Scene image comparisons:
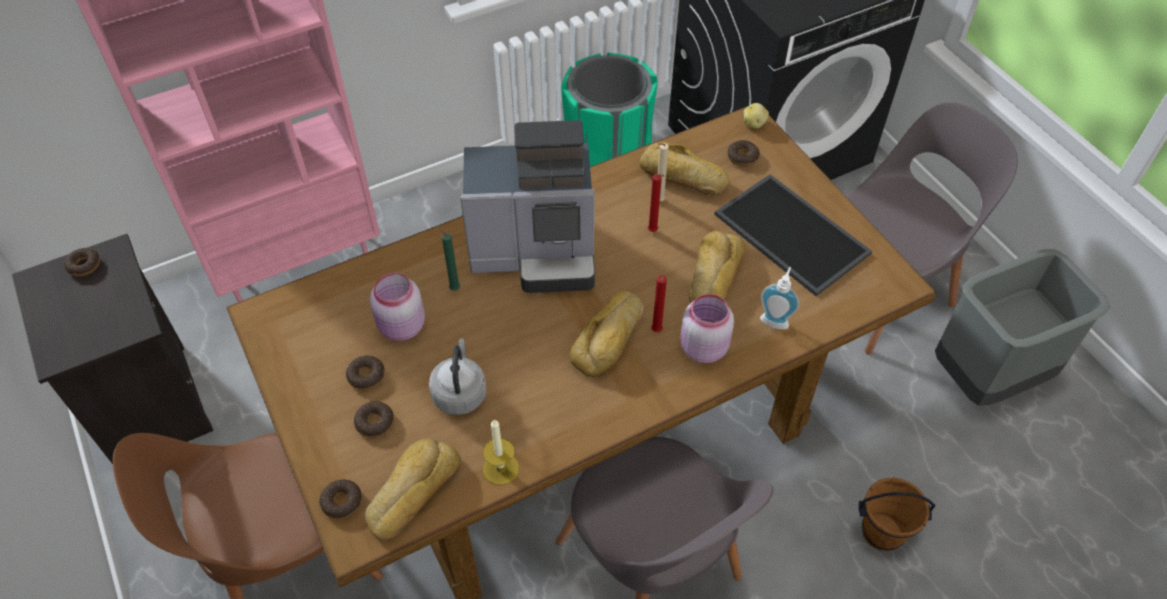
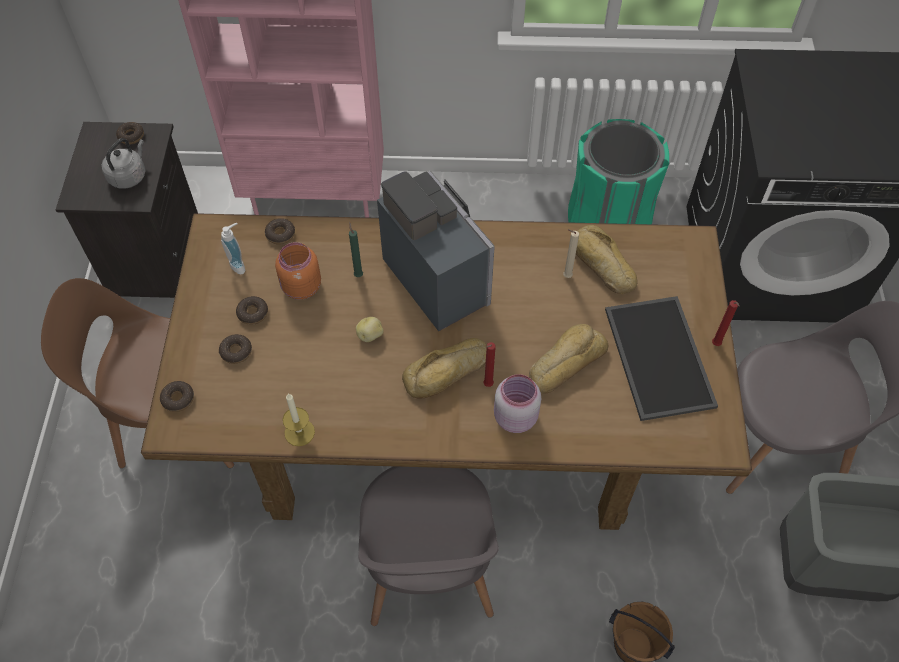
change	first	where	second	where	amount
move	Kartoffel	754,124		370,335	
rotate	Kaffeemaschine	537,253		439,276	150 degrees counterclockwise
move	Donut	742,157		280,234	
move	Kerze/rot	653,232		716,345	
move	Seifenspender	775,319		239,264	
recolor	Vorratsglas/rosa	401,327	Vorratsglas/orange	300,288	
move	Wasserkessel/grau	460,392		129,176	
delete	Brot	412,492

* * *

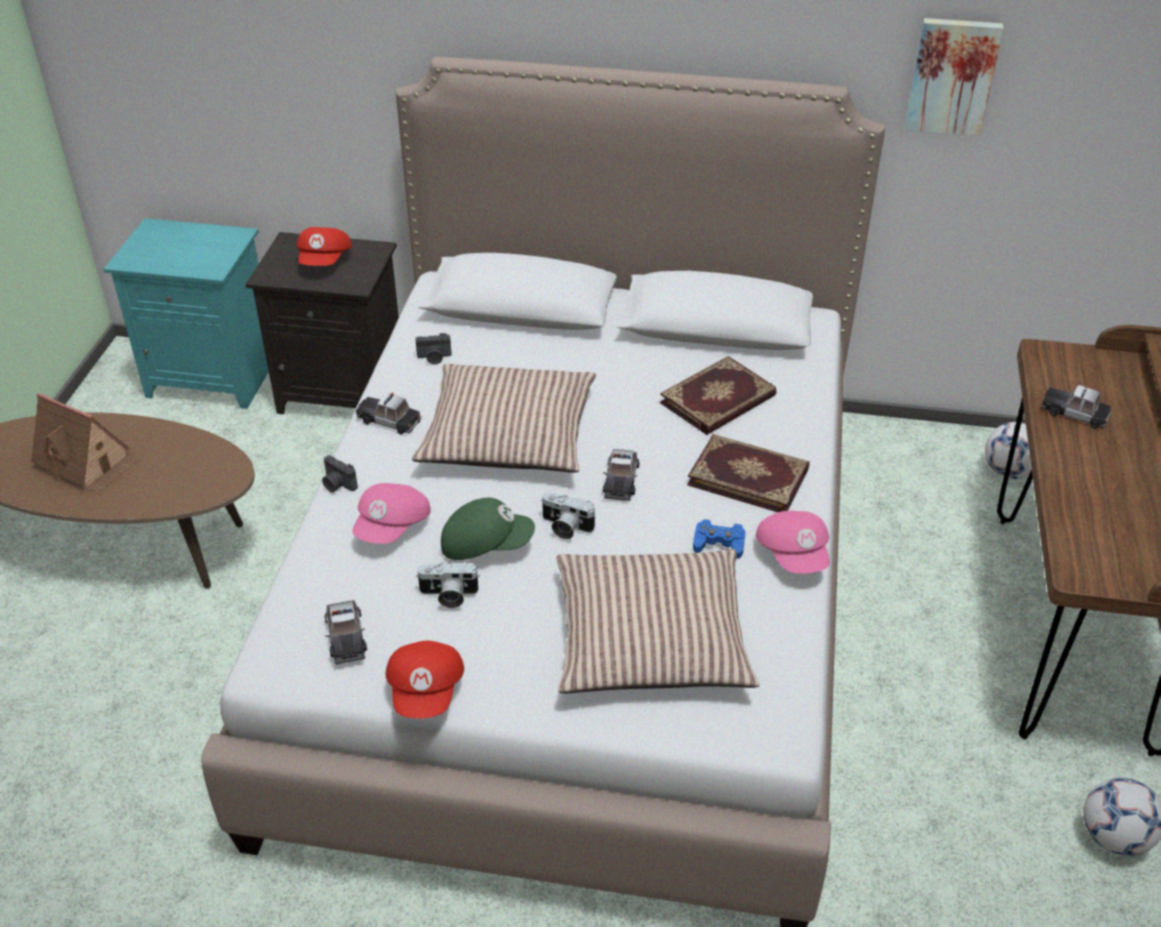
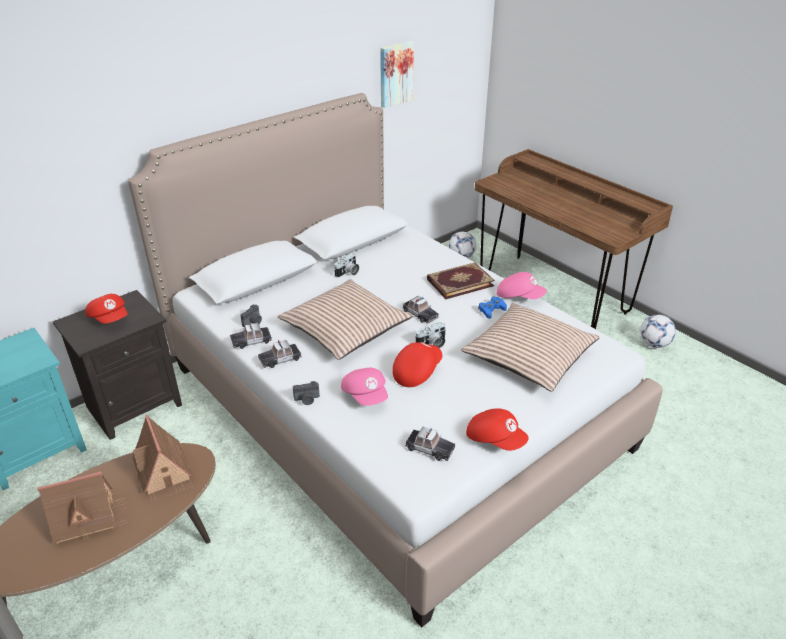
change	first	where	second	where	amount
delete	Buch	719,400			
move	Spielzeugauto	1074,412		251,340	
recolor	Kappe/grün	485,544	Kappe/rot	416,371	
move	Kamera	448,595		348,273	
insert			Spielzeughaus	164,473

TASK DIRECTIONS: Report, for the data above, every line in which the string "move" appears.

WRITTEN REPLY:
move	Kartoffel	754,124		370,335	
move	Donut	742,157		280,234	
move	Kerze/rot	653,232		716,345	
move	Seifenspender	775,319		239,264	
move	Wasserkessel/grau	460,392		129,176	
move	Spielzeugauto	1074,412		251,340	
move	Kamera	448,595		348,273	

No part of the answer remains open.